Defeitos graves de construção que comprometam a habitabilidade ou a segurança do imóvel também justificam o distrato sem aplicação das penalidades previstas na Lei nº 13.786/2018. Nesses casos, além da devolução integral, o comprador pode pleitear indenização por danos morais, especialmente quando a situação lhe causa transtornos significativos como a impossibilidade de mudar para o imóvel adquirido.
Para fazer valer seus direitos em qualquer situação de distrato imobiliário, é recomendável buscar orientação jurídica profissional antes de tomar qualquer decisão definitiva sobre a rescisão do contrato firmado com a incorporadora ou construtora responsável pelo empreendimento.
Perguntas Frequentes
Qual o percentual máximo que a construtora pode reter no distrato?
O percentual depende do regime da incorporação. Se o empreendimento está submetido ao patrimônio de afetação, a retenção pode chegar a 50% dos valores pagos pelo comprador. Nas incorporações sem patrimônio de afetação, o limite é de 25%. Além disso, podem ser descontados corretagem, encargos condominiais e valor correspondente ao uso do imóvel, quando aplicável ao caso concreto.

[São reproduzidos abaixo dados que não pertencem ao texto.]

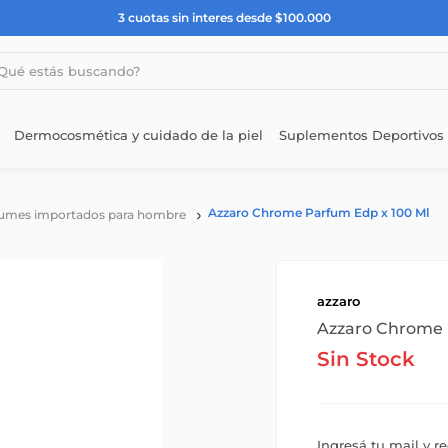
3 cuotas sin interes desde $100.000
estás buscando?
Dermocosmética y cuidado de la piel
Suplementos Deportivos
Azzaro Chrome Parfum Edp x 100 Ml
umes importados para hombre
azzaro
Azzaro Chrome 
Sin Stock
Ingresá tu mail y r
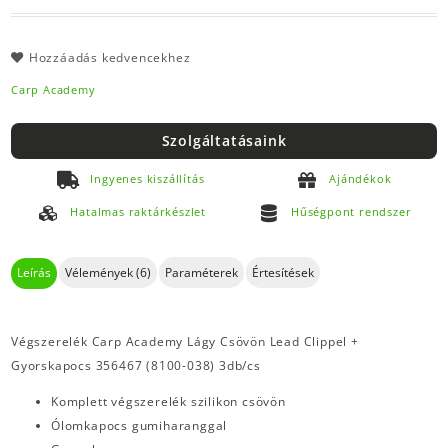
Hozzáadás kedvencekhez
Carp Academy
Szolgáltatásaink
Ingyenes kiszállítás
Ajándékok
Hatalmas raktárkészlet
Hűségpont rendszer
Leírás
Vélemények (6)
Paraméterek
Értesítések
Végszerelék Carp Academy Lágy Csövön Lead Clippel +
Gyorskapocs 356467 (8100-038) 3db/cs
Komplett végszerelék szilikon csövön
Ólomkapocs gumiharanggal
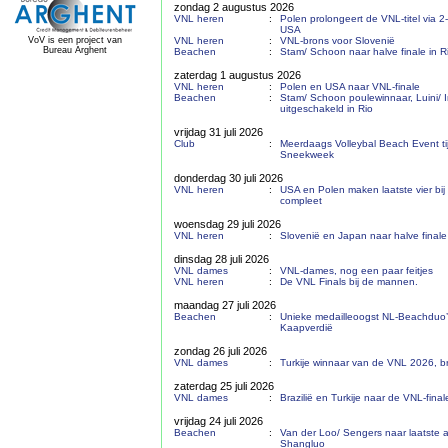
zondag 2 augustus 2026
VNL heren
:
Polen prolongeert de VNL-titel via 
USA
VoV is een project van
VNL heren
:
VNL-brons voor Slovenië
Bureau Arghent
Beachen
:
Stam/ Schoon naar halve finale in R
zaterdag 1 augustus 2026
VNL heren
:
Polen en USA naar VNL-finale
Beachen
:
Stam/ Schoon poulewinnaar, Luini/ 
uitgeschakeld in Rio
vrijdag 31 juli 2026
Club
:
Meerdaags Volleybal Beach Event ti
Sneekweek
donderdag 30 juli 2026
VNL heren
:
USA en Polen maken laatste vier b
compleet
woensdag 29 juli 2026
VNL heren
:
Slovenië en Japan naar halve fina
dinsdag 28 juli 2026
VNL dames
:
VNL-dames, nog een paar feitjes
VNL heren
:
De VNL Finals bij de mannen.
maandag 27 juli 2026
Beachen
:
Unieke medailleoogst NL-Beachduo’
Kaapverdië
zondag 26 juli 2026
VNL dames
:
Turkije winnaar van de VNL 2026, br
zaterdag 25 juli 2026
VNL dames
:
Brazilië en Turkije naar de VNL-final
vrijdag 24 juli 2026
Beachen
:
Van der Loo/ Sengers naar laatste a
Shangluo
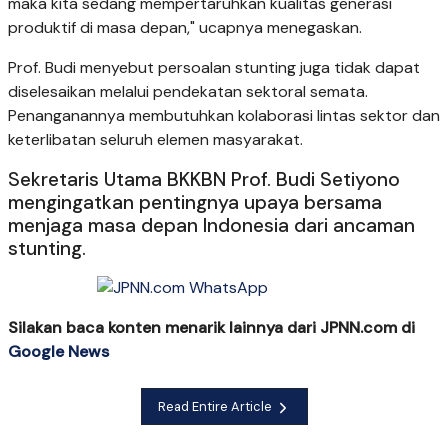
maka kita sedang mempertaruhkan kualitas generasi
produktif di masa depan," ucapnya menegaskan.
Prof. Budi menyebut persoalan stunting juga tidak dapat
diselesaikan melalui pendekatan sektoral semata.
Penanganannya membutuhkan kolaborasi lintas sektor dan
keterlibatan seluruh elemen masyarakat.
Sekretaris Utama BKKBN Prof. Budi Setiyono
mengingatkan pentingnya upaya bersama
menjaga masa depan Indonesia dari ancaman
stunting.
Silakan baca konten menarik lainnya dari JPNN.com di
Google News
Read Entire Article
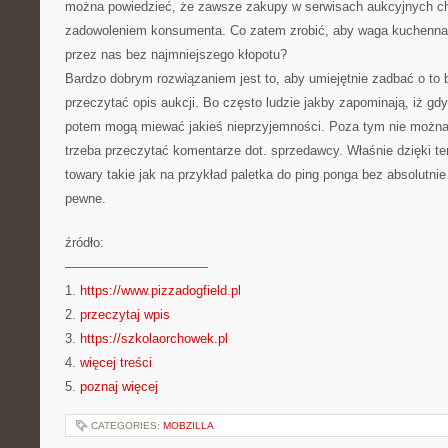
można powiedzieć, że zawsze zakupy w serwisach aukcyjnych ch
zadowoleniem konsumenta. Co zatem zrobić, aby waga kuchenna, 
przez nas bez najmniejszego kłopotu?
Bardzo dobrym rozwiązaniem jest to, aby umiejętnie zadbać o to 
przeczytać opis aukcji. Bo często ludzie jakby zapominają, iż gd
potem mogą miewać jakieś nieprzyjemności. Poza tym nie można
trzeba przeczytać komentarze dot. sprzedawcy. Właśnie dzięki t
towary takie jak na przykład paletka do ping ponga bez absolutni
pewne.
źródło:
———————————
1.
https://www.pizzadogfield.pl
2.
przeczytaj wpis
3.
https://szkolaorchowek.pl
4.
więcej treści
5.
poznaj więcej
CATEGORIES:
MOBZILLA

Em quanto tempo a construtora deve devolver o dinheiro após o distrato?
Para incorporações com patrimônio de afetação, a devolução pode ocorrer em até 30 dias após o habite-se do empreendimento. Para as demais, o prazo é de 180 dias a partir da data do distrato. Os valores devem ser corrigidos monetariamente e pagos em parcela única. Se o incorporador descumprir esses prazos, o comprador pode executar judicialmente a obrigação com acréscimo de multa e juros.
Posso desistir da compra de imóvel na planta sem pagar multa?
Se a compra foi realizada em estande de vendas ou fora da sede do incorporador, o comprador tem 7 dias para exercer o direito de arrependimento sem qualquer penalidade, recebendo de volta todos os valores pagos. Fora desse prazo, a rescisão implica retenção de percentuais previstos em lei. Quando o distrato decorre de culpa do incorporador, como atraso superior a 180 dias, a devolução deve ser integral e sem retenções.